Civil Liberties after 9/11

I recently read the Espionage Act of 1917 to better understand the statutory basis of a famous Supreme Court decision known as Schenk v. United States. It occurred to me that this was an era when Congress and the Supreme Court statutorily and constitutionally accelerated the splitting of our Bill of Rights into two bodies of law; a peacetime Bill of Rights and a wartime Bill of Rights. Our legislators and judges decided that it was a matter of national security that Americans should have fewer liberties during a time of war. This new definition of civil liberties allowed the Court to accomplish some monumentally challenging feats of jurisprudence such as the Supreme Court’s decision in Korematsu v.

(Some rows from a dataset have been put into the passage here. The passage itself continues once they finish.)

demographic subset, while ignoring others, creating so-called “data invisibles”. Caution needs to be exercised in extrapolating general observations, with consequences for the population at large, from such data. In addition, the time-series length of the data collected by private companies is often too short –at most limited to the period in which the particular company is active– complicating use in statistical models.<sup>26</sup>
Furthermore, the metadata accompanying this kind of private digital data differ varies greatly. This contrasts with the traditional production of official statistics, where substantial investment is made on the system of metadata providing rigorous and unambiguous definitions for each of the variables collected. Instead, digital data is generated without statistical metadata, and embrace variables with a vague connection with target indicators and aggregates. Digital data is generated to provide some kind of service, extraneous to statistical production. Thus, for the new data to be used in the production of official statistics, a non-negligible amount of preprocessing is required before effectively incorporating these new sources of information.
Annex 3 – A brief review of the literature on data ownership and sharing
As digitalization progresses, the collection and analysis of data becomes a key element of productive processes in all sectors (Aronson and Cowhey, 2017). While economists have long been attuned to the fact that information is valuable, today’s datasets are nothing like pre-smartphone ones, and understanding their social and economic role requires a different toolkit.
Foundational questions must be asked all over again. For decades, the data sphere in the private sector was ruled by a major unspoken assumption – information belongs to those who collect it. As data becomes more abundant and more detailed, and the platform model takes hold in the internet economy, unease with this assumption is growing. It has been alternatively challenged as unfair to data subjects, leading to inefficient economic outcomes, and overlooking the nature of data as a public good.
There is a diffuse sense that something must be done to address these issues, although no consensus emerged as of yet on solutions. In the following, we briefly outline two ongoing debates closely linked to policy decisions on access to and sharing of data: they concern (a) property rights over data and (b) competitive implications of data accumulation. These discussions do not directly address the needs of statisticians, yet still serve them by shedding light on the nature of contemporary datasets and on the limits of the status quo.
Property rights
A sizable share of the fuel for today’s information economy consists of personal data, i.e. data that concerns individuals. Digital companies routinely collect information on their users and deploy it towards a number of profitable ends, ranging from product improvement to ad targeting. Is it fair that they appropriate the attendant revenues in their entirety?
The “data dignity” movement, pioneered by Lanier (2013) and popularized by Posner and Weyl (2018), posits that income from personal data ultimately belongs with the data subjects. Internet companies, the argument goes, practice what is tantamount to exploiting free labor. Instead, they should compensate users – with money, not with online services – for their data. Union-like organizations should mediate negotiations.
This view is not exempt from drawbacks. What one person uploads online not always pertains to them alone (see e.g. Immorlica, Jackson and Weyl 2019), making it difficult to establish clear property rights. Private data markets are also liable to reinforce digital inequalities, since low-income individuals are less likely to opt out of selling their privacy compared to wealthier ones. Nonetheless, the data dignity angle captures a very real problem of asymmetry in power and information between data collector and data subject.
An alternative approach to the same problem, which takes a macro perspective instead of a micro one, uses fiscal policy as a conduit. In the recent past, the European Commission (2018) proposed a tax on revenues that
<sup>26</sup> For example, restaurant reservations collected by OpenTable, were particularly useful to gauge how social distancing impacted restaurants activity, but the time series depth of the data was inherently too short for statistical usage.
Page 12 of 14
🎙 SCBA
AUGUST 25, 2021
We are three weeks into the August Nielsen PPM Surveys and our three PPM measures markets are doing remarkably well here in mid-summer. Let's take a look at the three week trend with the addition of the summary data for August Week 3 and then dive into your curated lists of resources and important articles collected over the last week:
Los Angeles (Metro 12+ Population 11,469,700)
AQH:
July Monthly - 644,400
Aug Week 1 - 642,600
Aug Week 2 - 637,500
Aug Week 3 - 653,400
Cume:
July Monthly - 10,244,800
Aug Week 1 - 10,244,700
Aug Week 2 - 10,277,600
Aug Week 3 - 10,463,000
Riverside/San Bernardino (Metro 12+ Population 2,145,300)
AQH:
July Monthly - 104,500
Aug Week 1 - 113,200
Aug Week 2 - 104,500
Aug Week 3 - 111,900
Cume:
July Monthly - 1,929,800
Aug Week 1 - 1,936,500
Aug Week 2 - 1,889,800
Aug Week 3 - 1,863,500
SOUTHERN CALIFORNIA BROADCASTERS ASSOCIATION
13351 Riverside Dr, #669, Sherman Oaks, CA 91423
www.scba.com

United States, which declared the forced internment (i.e., ethnic cleansing) of Japanese Americans during World War II to be constitutional.

What are the consequences of this “dual” Bill of Rights on our civil liberties in a post 9/11 era where we find ourselves in a perpetual "war" against terrorism?  Despite later Supreme Court decisions such as Brandenburg v. Ohio, The Espionage Act of 1917 is still on the books as a constitutionally valid law. In this legal environment, does the potential exist for establishing a “new normal” in our definition of American civil liberties? This was a much more salient question eight years ago when the post 9/11 trauma was in full bloom and the popular American mind imagined a radical Muslim terrorist under every rock. Imagined or not, domestic terrorism is still a threat and Americans are still justifiably angry about 9/11. So what about our basic civil liberties? Will they diminish even more?